▸ **Required action**:
Show, from the entries below, every line in which "rounded" appears.

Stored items
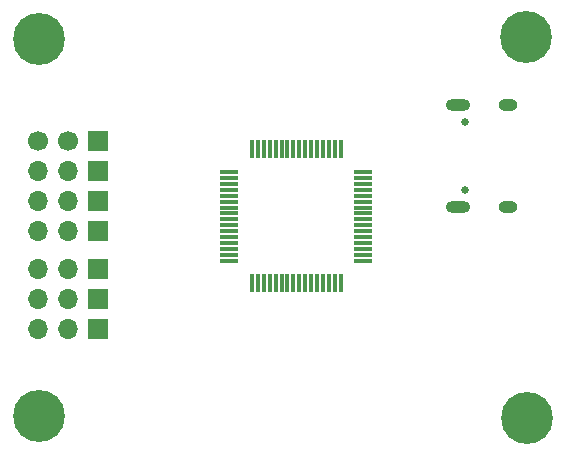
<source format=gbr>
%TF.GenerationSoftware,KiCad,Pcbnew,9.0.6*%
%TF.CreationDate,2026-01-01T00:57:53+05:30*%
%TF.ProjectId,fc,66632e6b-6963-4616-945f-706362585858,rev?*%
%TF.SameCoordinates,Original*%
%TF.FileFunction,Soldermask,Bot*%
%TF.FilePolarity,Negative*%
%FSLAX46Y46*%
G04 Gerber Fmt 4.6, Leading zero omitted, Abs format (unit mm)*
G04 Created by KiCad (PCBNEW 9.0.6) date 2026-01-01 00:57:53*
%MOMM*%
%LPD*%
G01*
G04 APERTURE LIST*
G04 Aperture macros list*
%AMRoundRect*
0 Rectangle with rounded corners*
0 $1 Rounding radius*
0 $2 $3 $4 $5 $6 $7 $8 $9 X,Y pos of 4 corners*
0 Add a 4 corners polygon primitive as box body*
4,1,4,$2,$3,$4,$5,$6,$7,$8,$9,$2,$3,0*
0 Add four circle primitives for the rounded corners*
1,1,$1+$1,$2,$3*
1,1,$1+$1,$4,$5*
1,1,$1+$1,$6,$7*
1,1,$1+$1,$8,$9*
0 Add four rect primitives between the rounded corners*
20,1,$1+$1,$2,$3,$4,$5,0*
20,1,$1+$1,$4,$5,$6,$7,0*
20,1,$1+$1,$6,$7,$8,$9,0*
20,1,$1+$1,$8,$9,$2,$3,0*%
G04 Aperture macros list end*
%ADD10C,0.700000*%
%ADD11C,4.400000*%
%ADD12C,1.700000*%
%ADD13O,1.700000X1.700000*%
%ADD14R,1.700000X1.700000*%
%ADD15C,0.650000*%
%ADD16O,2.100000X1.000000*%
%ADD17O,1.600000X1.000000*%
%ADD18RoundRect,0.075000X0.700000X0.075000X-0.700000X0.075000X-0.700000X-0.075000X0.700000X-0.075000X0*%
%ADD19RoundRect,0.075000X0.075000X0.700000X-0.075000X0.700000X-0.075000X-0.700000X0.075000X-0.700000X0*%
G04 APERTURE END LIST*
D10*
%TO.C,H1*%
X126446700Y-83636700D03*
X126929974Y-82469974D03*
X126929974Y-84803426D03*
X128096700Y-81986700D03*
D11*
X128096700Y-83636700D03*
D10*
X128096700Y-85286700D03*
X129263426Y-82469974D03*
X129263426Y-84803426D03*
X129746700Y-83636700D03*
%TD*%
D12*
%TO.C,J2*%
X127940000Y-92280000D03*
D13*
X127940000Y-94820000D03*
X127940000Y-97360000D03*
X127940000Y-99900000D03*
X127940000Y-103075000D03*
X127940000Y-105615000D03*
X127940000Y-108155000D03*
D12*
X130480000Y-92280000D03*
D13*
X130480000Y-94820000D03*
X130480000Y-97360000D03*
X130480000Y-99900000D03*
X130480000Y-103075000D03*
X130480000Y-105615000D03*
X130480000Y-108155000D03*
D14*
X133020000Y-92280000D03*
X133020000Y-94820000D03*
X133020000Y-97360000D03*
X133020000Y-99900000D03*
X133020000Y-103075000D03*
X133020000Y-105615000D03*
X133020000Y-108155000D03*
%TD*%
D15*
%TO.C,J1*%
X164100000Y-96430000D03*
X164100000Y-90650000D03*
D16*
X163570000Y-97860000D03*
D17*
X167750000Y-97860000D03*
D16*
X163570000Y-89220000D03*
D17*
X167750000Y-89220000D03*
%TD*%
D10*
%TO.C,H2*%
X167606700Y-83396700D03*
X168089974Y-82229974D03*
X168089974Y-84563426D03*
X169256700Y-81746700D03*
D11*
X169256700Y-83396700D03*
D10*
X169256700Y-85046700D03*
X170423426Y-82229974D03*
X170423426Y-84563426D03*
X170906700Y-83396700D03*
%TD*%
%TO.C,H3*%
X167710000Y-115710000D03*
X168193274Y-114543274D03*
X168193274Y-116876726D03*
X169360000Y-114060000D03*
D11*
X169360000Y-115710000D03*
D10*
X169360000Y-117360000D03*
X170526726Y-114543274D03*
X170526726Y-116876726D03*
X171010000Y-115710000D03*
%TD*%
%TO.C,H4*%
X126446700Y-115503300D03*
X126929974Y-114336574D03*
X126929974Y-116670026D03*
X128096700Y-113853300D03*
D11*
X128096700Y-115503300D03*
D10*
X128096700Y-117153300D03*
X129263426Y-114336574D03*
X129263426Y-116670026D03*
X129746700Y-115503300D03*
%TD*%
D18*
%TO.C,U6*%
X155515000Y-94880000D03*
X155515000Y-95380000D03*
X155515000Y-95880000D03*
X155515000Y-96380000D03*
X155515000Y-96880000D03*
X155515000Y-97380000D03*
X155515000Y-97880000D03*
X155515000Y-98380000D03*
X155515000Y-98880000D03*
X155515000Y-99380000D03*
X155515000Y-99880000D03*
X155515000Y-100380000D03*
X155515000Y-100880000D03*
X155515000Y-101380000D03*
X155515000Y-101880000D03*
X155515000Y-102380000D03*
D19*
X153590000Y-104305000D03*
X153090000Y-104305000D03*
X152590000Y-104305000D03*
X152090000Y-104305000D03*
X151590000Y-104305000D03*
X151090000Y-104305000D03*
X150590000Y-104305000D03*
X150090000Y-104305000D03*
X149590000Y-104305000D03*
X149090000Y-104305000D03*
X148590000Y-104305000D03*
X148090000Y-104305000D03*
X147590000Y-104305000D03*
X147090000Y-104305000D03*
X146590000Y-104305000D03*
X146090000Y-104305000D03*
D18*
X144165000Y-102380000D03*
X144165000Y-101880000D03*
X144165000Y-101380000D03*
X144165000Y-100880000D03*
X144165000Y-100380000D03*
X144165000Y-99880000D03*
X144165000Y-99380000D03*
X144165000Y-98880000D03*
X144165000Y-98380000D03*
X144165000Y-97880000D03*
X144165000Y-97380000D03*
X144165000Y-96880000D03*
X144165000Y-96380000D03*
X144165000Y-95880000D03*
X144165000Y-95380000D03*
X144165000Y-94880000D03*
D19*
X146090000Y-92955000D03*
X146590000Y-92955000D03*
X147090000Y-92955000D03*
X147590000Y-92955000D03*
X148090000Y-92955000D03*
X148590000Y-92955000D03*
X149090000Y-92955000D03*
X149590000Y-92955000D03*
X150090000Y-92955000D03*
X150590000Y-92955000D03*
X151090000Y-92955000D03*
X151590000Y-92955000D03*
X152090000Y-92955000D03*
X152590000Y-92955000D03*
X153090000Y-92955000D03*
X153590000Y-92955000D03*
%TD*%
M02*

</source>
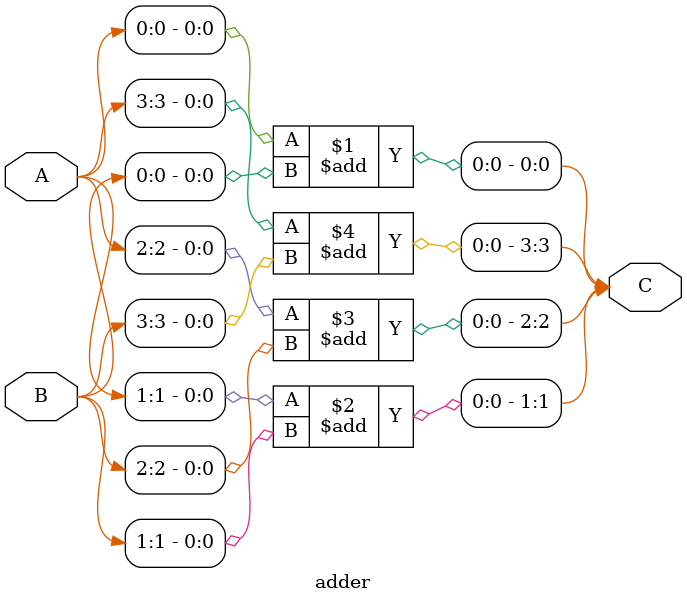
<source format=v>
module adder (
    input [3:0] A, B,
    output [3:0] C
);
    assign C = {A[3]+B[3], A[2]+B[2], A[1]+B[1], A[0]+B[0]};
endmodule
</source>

---

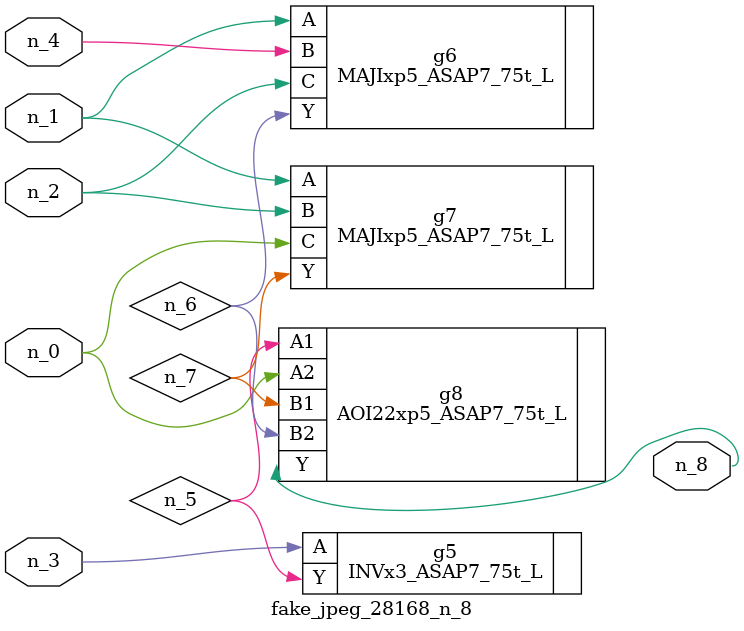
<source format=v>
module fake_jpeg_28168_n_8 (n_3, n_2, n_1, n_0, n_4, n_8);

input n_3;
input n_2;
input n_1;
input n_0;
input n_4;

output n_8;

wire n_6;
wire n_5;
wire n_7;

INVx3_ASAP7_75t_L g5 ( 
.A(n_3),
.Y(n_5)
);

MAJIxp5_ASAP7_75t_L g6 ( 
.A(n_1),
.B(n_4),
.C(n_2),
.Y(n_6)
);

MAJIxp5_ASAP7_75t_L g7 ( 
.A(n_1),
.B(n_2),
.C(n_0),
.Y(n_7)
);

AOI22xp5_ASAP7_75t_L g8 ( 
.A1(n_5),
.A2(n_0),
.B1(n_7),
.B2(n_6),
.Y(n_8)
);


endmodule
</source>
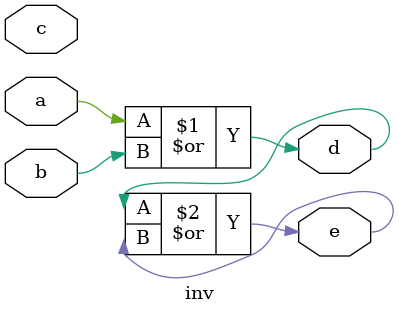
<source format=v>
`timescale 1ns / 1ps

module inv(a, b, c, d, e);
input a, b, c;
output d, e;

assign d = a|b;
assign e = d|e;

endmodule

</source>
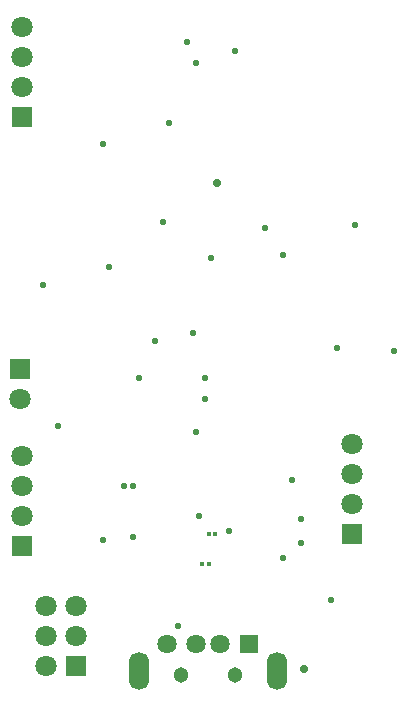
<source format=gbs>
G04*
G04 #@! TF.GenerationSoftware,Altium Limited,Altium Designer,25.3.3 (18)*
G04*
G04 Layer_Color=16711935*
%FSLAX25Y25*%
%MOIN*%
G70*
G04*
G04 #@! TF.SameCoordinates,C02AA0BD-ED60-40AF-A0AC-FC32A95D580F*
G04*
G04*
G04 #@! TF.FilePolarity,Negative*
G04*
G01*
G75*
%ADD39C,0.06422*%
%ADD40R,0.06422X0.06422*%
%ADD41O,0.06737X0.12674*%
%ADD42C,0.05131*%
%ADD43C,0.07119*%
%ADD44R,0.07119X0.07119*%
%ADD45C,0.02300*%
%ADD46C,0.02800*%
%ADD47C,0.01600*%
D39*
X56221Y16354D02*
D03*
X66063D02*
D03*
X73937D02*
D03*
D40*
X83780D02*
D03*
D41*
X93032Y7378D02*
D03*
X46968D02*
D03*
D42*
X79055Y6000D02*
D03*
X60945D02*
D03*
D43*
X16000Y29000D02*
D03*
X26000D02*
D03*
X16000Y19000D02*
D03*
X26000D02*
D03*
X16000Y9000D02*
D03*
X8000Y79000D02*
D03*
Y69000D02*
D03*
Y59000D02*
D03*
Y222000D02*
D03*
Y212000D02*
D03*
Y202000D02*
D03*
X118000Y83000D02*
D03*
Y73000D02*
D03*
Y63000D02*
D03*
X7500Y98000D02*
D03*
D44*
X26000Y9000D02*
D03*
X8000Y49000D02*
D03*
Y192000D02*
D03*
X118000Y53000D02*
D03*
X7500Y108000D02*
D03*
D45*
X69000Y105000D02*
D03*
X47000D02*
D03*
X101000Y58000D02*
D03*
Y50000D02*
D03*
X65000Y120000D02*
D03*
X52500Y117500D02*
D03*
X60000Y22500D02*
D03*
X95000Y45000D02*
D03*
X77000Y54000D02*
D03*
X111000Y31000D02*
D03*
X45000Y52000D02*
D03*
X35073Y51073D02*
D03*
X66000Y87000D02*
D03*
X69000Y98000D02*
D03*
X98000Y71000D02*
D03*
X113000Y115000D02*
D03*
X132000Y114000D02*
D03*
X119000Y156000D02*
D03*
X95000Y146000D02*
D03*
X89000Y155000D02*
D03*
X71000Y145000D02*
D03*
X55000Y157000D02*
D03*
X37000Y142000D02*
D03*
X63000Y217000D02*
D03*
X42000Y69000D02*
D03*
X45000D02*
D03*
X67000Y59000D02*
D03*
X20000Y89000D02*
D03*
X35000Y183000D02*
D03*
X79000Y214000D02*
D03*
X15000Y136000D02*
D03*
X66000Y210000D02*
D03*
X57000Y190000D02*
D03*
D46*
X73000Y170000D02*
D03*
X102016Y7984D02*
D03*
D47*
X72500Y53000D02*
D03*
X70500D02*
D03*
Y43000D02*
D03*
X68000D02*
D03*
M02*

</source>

▸ **Solution below**:
0 Rectangle with rounded corners*
0 Add four circle primitives for the rounded corners*
0 Add four rect primitives between the rounded corners*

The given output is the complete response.